La Libia, ad esempio, rappresenta una ferita aperta per la politica energetica italiana. I recenti attacchi ai giacimenti gestiti da Eni evidenziano quanto siano fragili le concessioni energetiche in contesti instabili. E se Mosca dovesse rafforzare ulteriormente i suoi legami con Tobruk o influenzare Tripoli, l’Italia rischierebbe di perdere una delle sue più storiche roccaforti nel Mediterraneo. Non va dimenticato che Rosneft ha già siglato intese con la National Oil Corporation libica nel 2017.

Anche nel Corno d’Africa, dove l’Italia tradizionalmente ha un certo radicamento, Ankara sta ampliando il proprio raggio d’azione, mediando nel conflitto Etiopia-Somalia e rafforzando la propria influenza in Somalia e Sudan. La Turchia, pur essendo membro NATO e candidata UE, gioca una partita autonoma, spesso più efficace sul campo rispetto alle lentezze della diplomazia comunitaria.

Il Piano Mattei, per non diventare un’occasione sprecata, deve quindi evolversi.

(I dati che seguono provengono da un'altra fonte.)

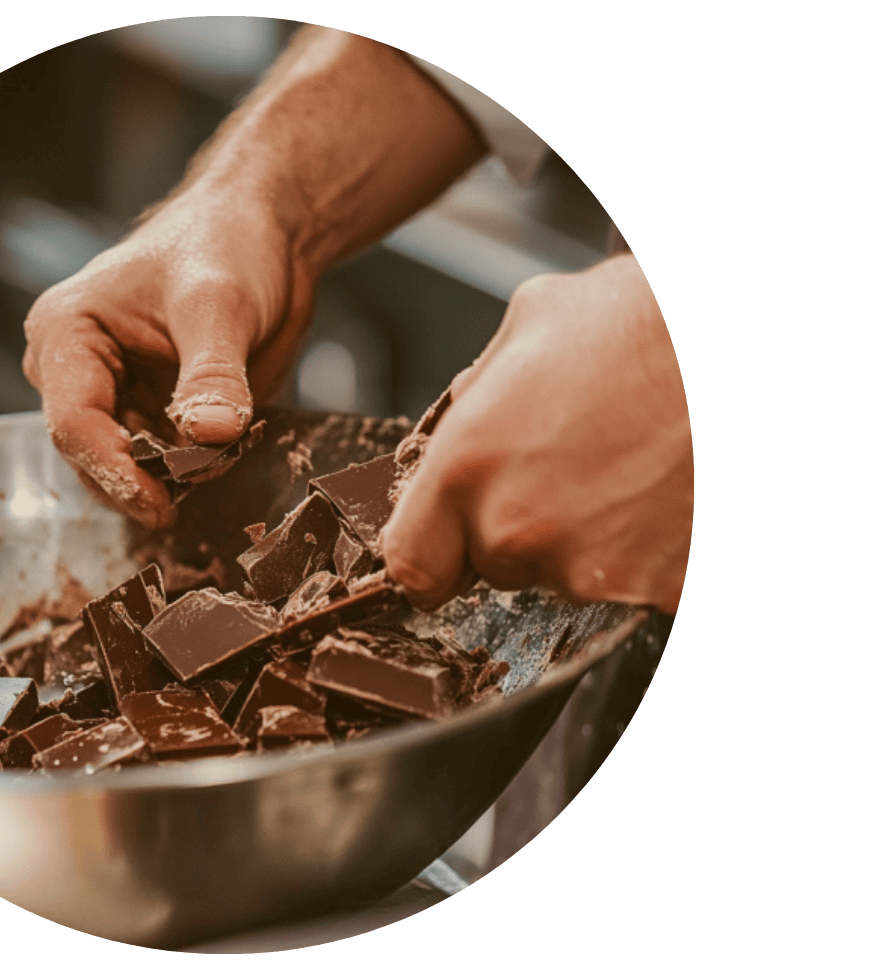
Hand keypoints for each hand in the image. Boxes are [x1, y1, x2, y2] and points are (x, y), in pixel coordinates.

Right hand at [22, 26, 484, 528]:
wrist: (267, 233)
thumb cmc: (227, 243)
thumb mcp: (220, 305)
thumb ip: (213, 374)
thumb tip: (212, 435)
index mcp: (67, 331)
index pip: (72, 421)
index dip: (113, 471)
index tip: (159, 505)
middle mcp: (77, 369)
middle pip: (90, 455)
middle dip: (141, 480)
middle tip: (196, 492)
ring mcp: (113, 395)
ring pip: (124, 468)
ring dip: (170, 479)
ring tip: (219, 463)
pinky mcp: (149, 414)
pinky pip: (160, 463)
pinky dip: (191, 472)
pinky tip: (223, 459)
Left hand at [381, 254, 692, 613]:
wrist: (755, 350)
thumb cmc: (651, 323)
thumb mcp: (533, 322)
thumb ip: (476, 389)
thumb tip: (462, 415)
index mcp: (469, 466)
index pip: (412, 564)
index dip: (432, 549)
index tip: (449, 536)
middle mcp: (519, 529)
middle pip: (491, 566)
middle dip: (516, 527)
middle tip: (568, 468)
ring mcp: (589, 569)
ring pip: (559, 578)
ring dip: (580, 541)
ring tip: (625, 472)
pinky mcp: (654, 593)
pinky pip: (627, 588)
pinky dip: (642, 557)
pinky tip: (661, 501)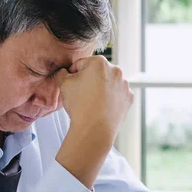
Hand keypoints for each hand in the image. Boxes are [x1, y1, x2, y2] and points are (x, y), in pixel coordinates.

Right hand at [54, 57, 133, 188]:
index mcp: (99, 62)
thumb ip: (62, 73)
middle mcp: (116, 70)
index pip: (81, 64)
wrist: (95, 129)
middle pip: (97, 72)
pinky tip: (102, 107)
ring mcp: (124, 85)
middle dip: (89, 80)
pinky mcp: (129, 98)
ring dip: (101, 89)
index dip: (73, 74)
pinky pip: (117, 95)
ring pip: (108, 83)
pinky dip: (111, 99)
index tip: (72, 85)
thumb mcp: (64, 84)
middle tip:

Non basta più parlare di partenariato paritario: bisogna renderlo reale. Serve maggiore trasparenza nei progetti, più coinvolgimento delle società civili africane, e un’accelerazione concreta sul fronte degli investimenti. Allo stesso tempo, è fondamentale che l’Italia non agisca in ordine sparso: solo l’integrazione del Piano Mattei all’interno di programmi europei come il Global Gateway può garantirgli sostenibilità e credibilità.

L’alternativa è il rischio della marginalizzazione. In un’Africa sempre più contesa da potenze globali, l’Italia ha ancora uno spazio da giocare, ma deve farlo con determinazione, visione strategica e capacità d’esecuzione. L’ambizione di trasformarsi in un hub energetico euro-africano resta valida. Ma senza un salto di qualità, l’Italia rischia di perdere la sua scommessa.